→ PASSAGE

★ ★ ★ ★

2014-11-24 19:51 GMT+01:00 Andrea Zanni <zanni.andrea84@gmail.com>:
Please keep up this good discussion :-)
We have the Wikisource contest on it.source right now,
so this mail is not going to be as long and detailed as I hoped.

I agree with Vigneron that the Survey report is a good start:
having written it myself, I'm well aware that it's not perfect, and that questions were not bulletproof, as well the methodology.
Nonetheless, we tried hard to make it and many results are as good and trustworthy.

I personally agree that a VE integration with the Proofread extension would be much needed:
if you think about it, Wikisource is the right place for the VE.
We could simplify enormously the life of new proofreaders, and formatting on Wikisource is ten times more difficult than in Wikipedia.
I'm sure it's one of the best thing to do right now.

At the same time, I agree with Lars (who always has great insights)
that we still need to do the big leap in digital libraries.
For me, one of the thing Wikisource offers that nobody does is *hypertextuality*,
and connections and integration with other projects as Wikidata (hopefully) and Wikipedia.
I agree with him that algorithmic learning of Wikisource is an amazing idea: just think about having a Tesseract instance for every Wikisource, and the tesseract learns from every page the community proofreads... In few years, we could even think about tell our Tesseract to distinguish between XII century Italian vs XIX century... We could have amazing open source OCRs to give to the world.

Another greataccomplishment could be *giving back proofread OCR* to GLAMs: think about libraries (or Internet Archive!) give us ancient texts, and us giving them back a perfect djvu or PDF with mapped text inside...

★ ★ ★ ★

→ DATASET CONTENT
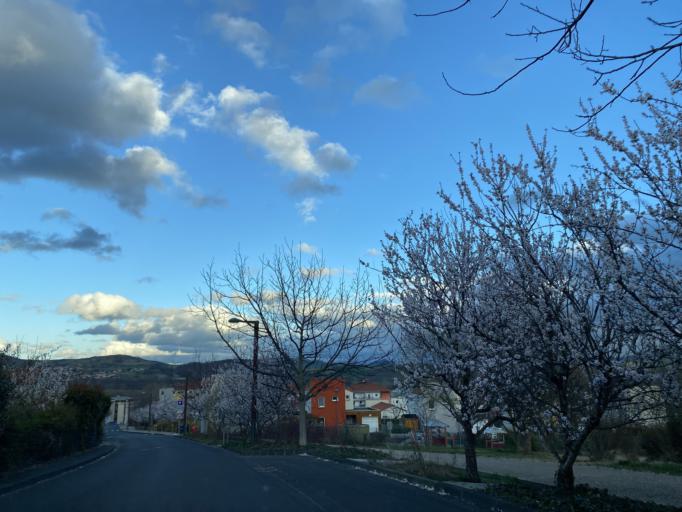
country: FR
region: Auvergne
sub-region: Departement du Puy-de-Dome
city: Cournon-d'Auvergne
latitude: 45.7425
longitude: 3.2062
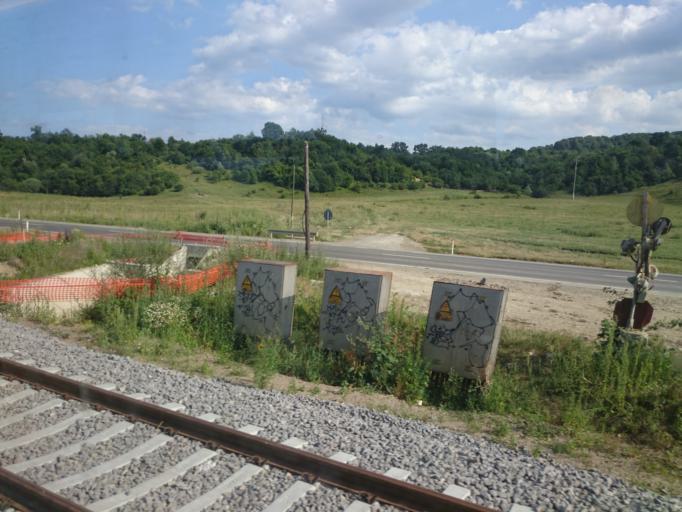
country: RO
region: Sibiu
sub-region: Comuna Hoghilag
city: Hoghilag
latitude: 46.2202
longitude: 24.6195
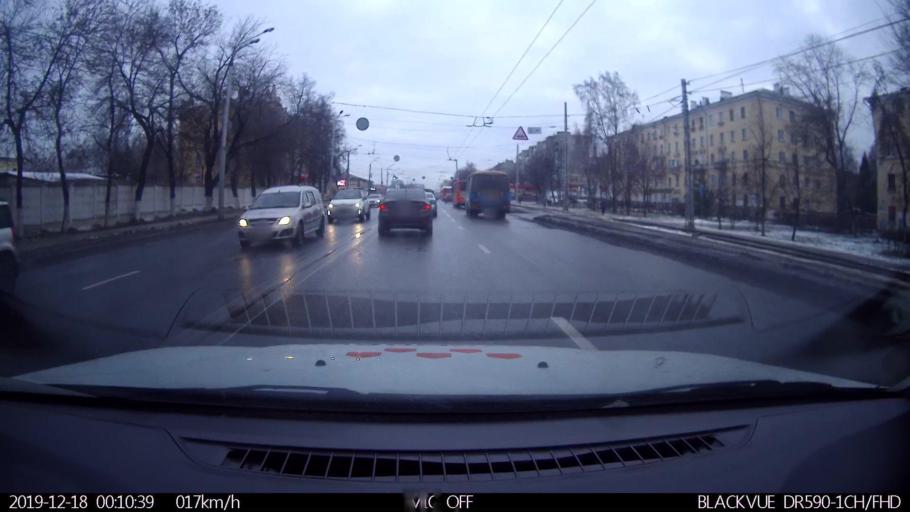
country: RU
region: Nizjnij Novgorod
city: Neklyudovo
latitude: 56.3421
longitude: 43.8772
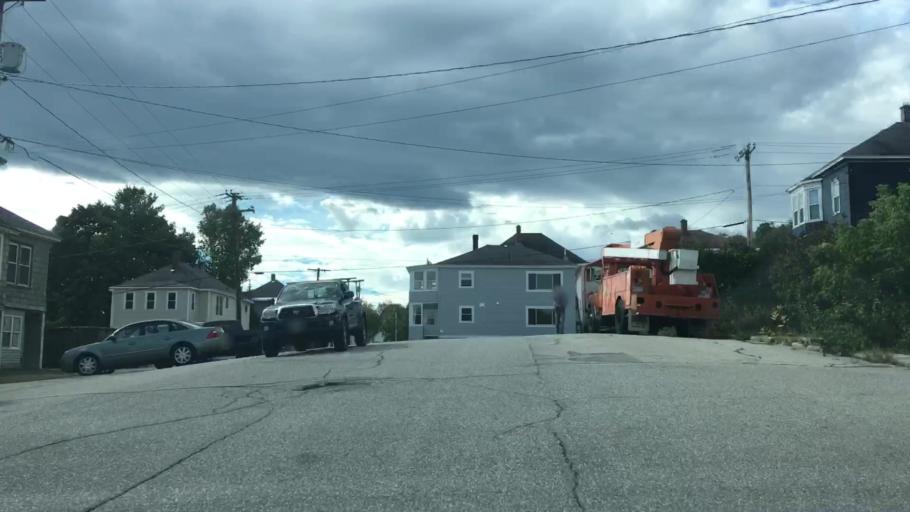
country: US
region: New Hampshire
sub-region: Coos County
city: Berlin
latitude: 44.4690
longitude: -71.1896
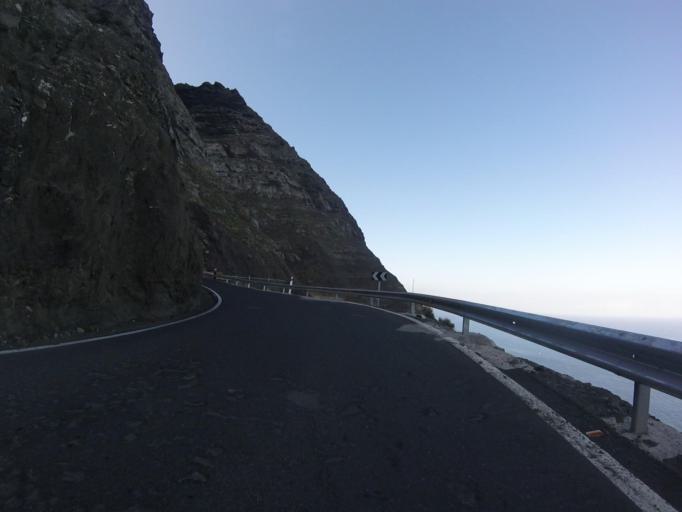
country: ES
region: Canary Islands
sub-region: Provincia de Las Palmas
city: Agaete
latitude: 28.0660
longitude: -15.7245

★ ★ ★ ★

→ WORK TO COMPLETE
1: According to the Wikisource message, how hard is formatting on Wikisource compared with Wikipedia?
2: Carry on the Wikisource message from the point where it stops.
The rows have no role in this work.

→ EXPECTED RESULTS
1: Ten times more difficult.

2:
I'm sure we could have many GLAMs coming to us then :-)
We cannot give them back almost anything, right now, a part from our HTML pages.


VE integration is important and could be very useful but I'm not sure if it's really that urgent for the wikisources. In short : is VE really a priority ?
On a wikisource page there is far less formatting than in a wikipedia article (but ‘touché’ : the little formatting on Wikisource could be a pain in the a**).
VE has still some glitch/malstructure (my favorite : did you ever try to put a ref with a template inside ?), should we wait before adapting it to Wikisource ? (or should we start right now knowing it's a long way…).

A tool like Gallica (website of the National Library of France) is testing seems more useful to me. You can test it here : https://ozalid.orange-labs.fr/ozviewer/

There's probably something to look further about a tool like http://tools.wmflabs.org/dicompte/ (compare the dump of Wikisource and Wiktionary and give the list of words in Wikisource without definition on Wiktionary) but in real time and integrated in the edit interface.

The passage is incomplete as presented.